*Your objective:* Arrange the records below as a two-column CSV headed level and name, with one row for each level of naming and the entry given for it. Put both fields in double quotes, replace any line breaks with spaces, and leave the pictures out.

[Data extracted from a collection]
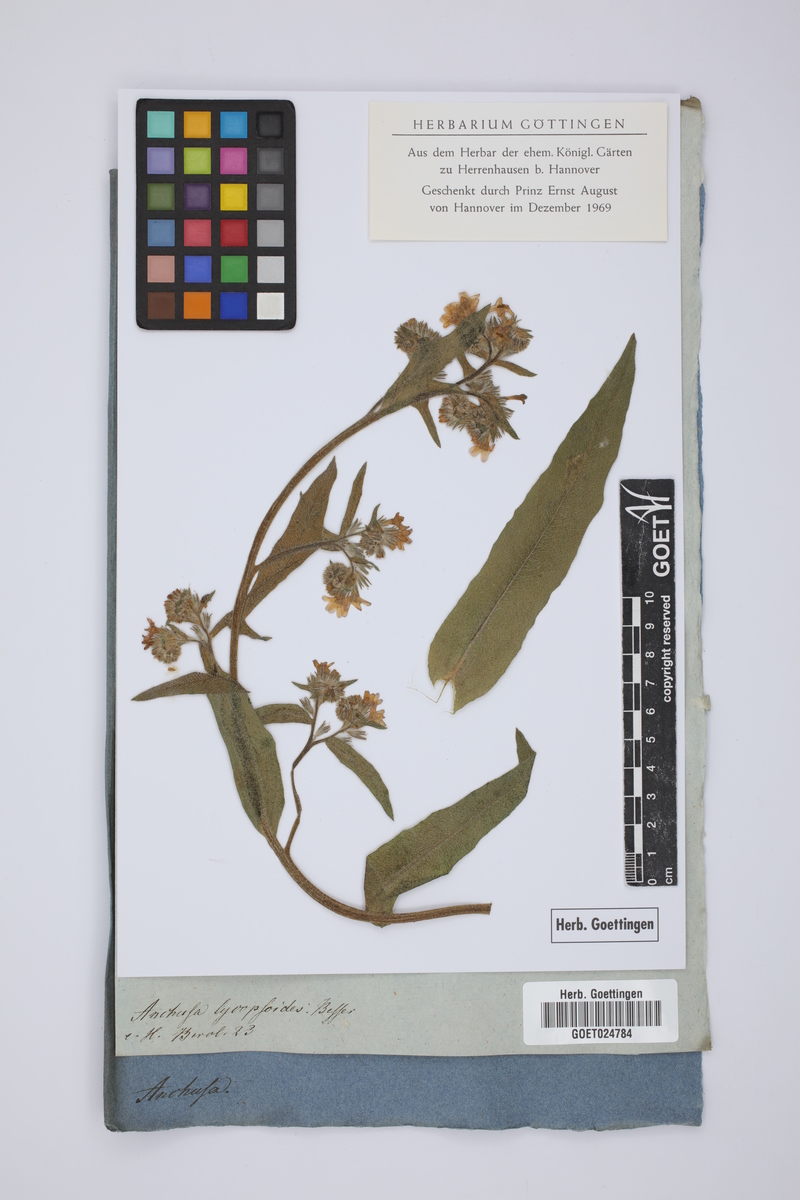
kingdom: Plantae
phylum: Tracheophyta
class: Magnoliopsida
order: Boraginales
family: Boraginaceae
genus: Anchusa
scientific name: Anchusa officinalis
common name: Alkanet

*Exercise answer:*
level,name
"kingdom:","Plantae"
"phylum:","Tracheophyta"
"class:","Magnoliopsida"
"order:","Boraginales"
"family:","Boraginaceae"
"genus:","Anchusa"
"scientific name:","Anchusa officinalis"
"common name:","Alkanet"